Dataset section
_ _ _ _ _ _ _

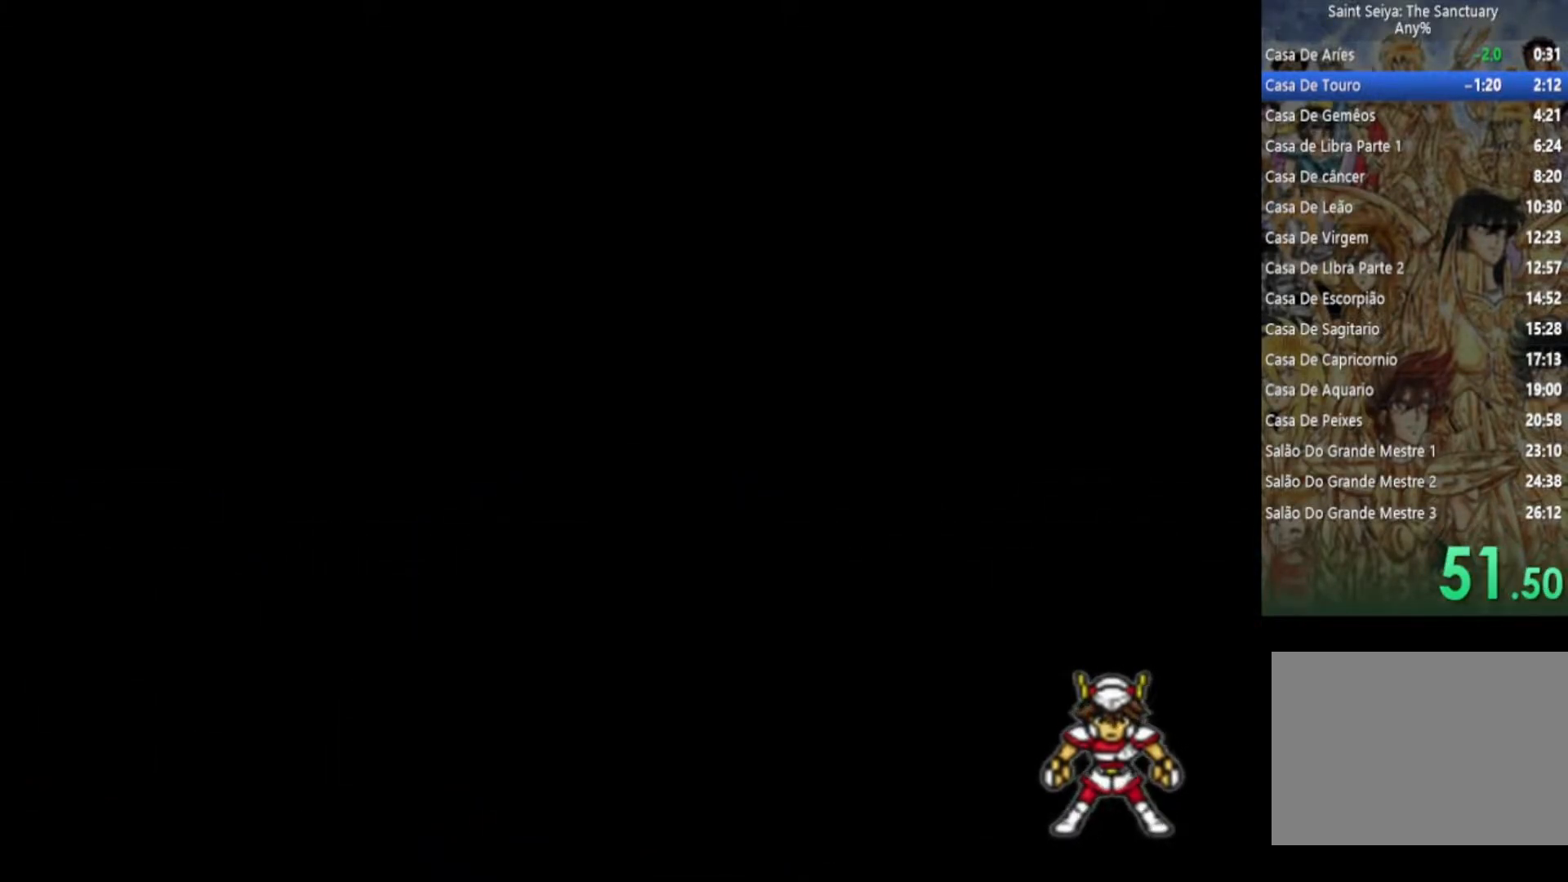
{"buttons": ["CROSS", "SQUARE"], "left_stick": "center", "right_stick": "center", "events": [[333, "TRIANGLE", "down"], [350, "SQUARE", "down"], [367, "TRIANGLE", "up"], [433, "CROSS", "down"]]}
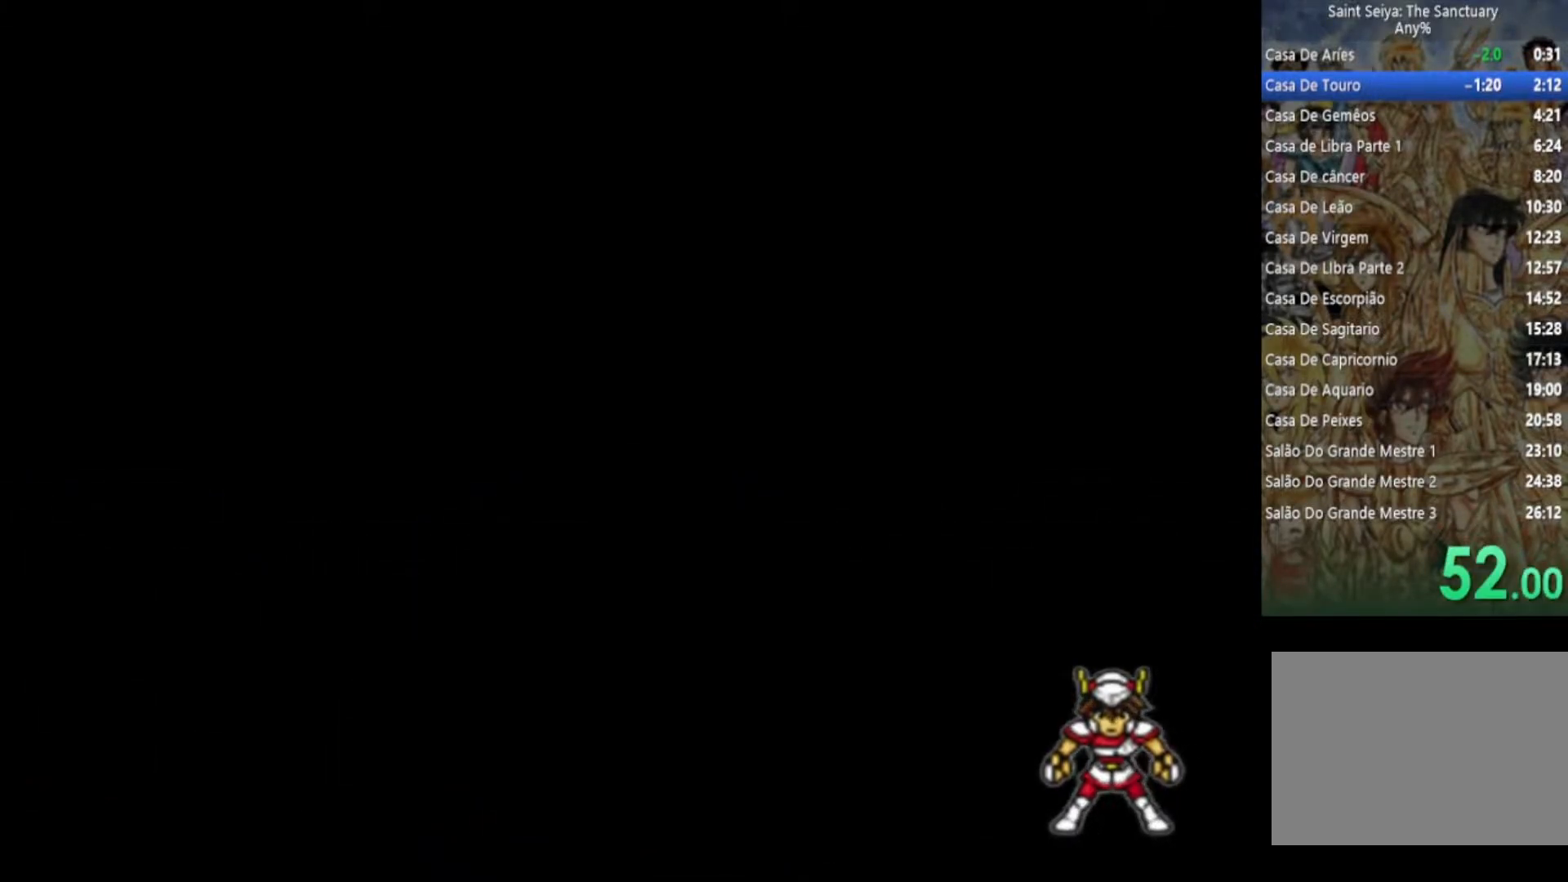
{"buttons": ["CROSS"], "left_stick": "center", "right_stick": "center", "events": [[100, "CROSS", "up"], [200, "CROSS", "down"], [217, "SQUARE", "up"], [250, "CIRCLE", "down"], [300, "TRIANGLE", "down"], [333, "CIRCLE", "up"], [333, "SQUARE", "down"], [350, "CROSS", "up"], [467, "CROSS", "down"], [467, "TRIANGLE", "up"], [483, "SQUARE", "up"]]}
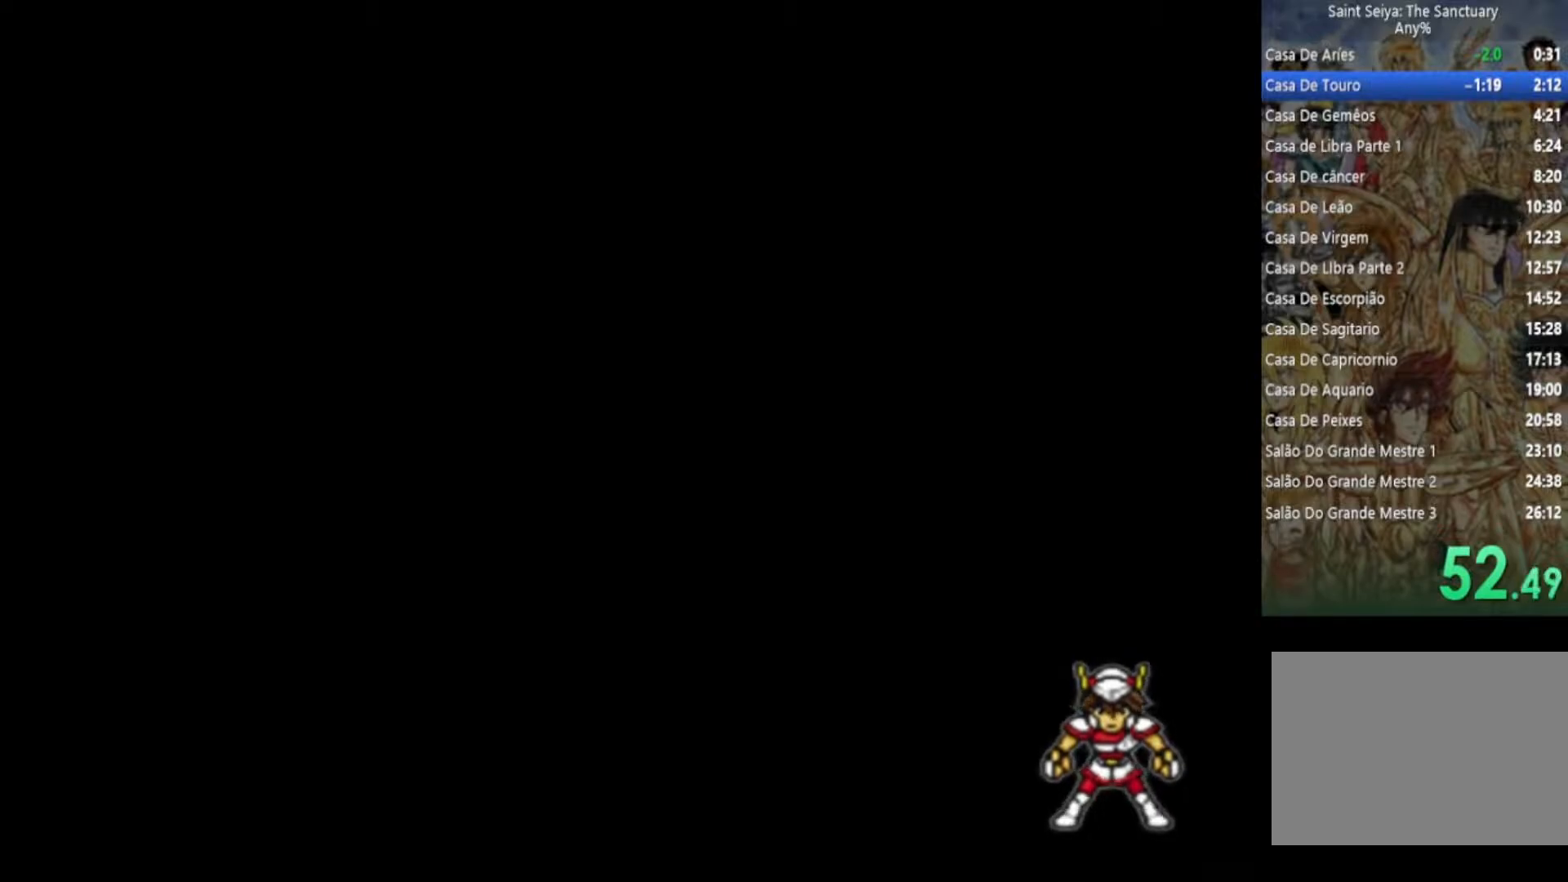
{"buttons": ["CROSS"], "left_stick": "center", "right_stick": "center", "events": [[50, "CROSS", "up"], [67, "TRIANGLE", "down"], [83, "SQUARE", "down"], [183, "CROSS", "down"], [200, "TRIANGLE", "up"], [217, "SQUARE", "up"], [267, "CIRCLE", "down"], [300, "TRIANGLE", "down"], [333, "CIRCLE", "up"], [333, "SQUARE", "down"], [350, "CROSS", "up"], [433, "SQUARE", "up"], [433, "TRIANGLE", "up"], [467, "CROSS", "down"]]}
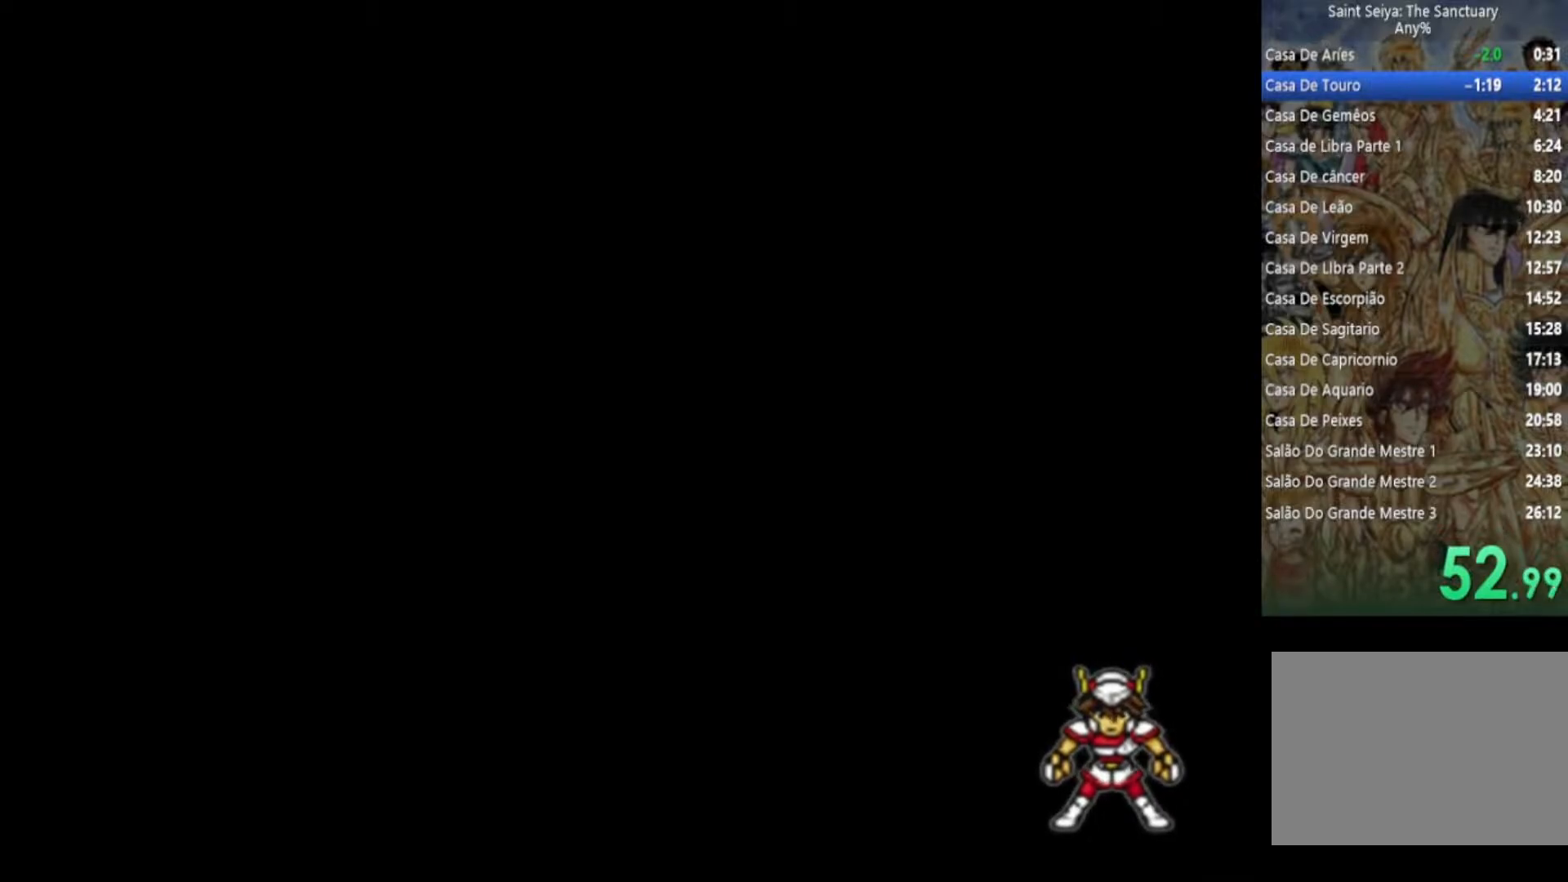
{"buttons": ["CROSS"], "left_stick": "center", "right_stick": "center", "events": [[67, "CROSS", "up"], [67, "SQUARE", "down"], [200, "CROSS", "down"], [233, "SQUARE", "up"], [333, "TRIANGLE", "down"], [367, "SQUARE", "down"], [400, "CROSS", "up"], [467, "CROSS", "down"], [500, "SQUARE", "up"], [500, "TRIANGLE", "up"]]}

_ _ _ _ _ _ _

What is required
Pictures are to be dropped, and the remaining data set down exactly.

Exercise answer
{"buttons": ["CROSS", "SQUARE"], "left_stick": "center", "right_stick": "center", "events": [[333, "TRIANGLE", "down"], [350, "SQUARE", "down"], [367, "TRIANGLE", "up"], [433, "CROSS", "down"]]}
{"buttons": ["CROSS"], "left_stick": "center", "right_stick": "center", "events": [[100, "CROSS", "up"], [200, "CROSS", "down"], [217, "SQUARE", "up"], [250, "CIRCLE", "down"], [300, "TRIANGLE", "down"], [333, "CIRCLE", "up"], [333, "SQUARE", "down"], [350, "CROSS", "up"], [467, "CROSS", "down"], [467, "TRIANGLE", "up"], [483, "SQUARE", "up"]]}
{"buttons": ["CROSS"], "left_stick": "center", "right_stick": "center", "events": [[50, "CROSS", "up"], [67, "TRIANGLE", "down"], [83, "SQUARE", "down"], [183, "CROSS", "down"], [200, "TRIANGLE", "up"], [217, "SQUARE", "up"], [267, "CIRCLE", "down"], [300, "TRIANGLE", "down"], [333, "CIRCLE", "up"], [333, "SQUARE", "down"], [350, "CROSS", "up"], [433, "SQUARE", "up"], [433, "TRIANGLE", "up"], [467, "CROSS", "down"]]}
{"buttons": ["CROSS"], "left_stick": "center", "right_stick": "center", "events": [[67, "CROSS", "up"], [67, "SQUARE", "down"], [200, "CROSS", "down"], [233, "SQUARE", "up"], [333, "TRIANGLE", "down"], [367, "SQUARE", "down"], [400, "CROSS", "up"], [467, "CROSS", "down"], [500, "SQUARE", "up"], [500, "TRIANGLE", "up"]]}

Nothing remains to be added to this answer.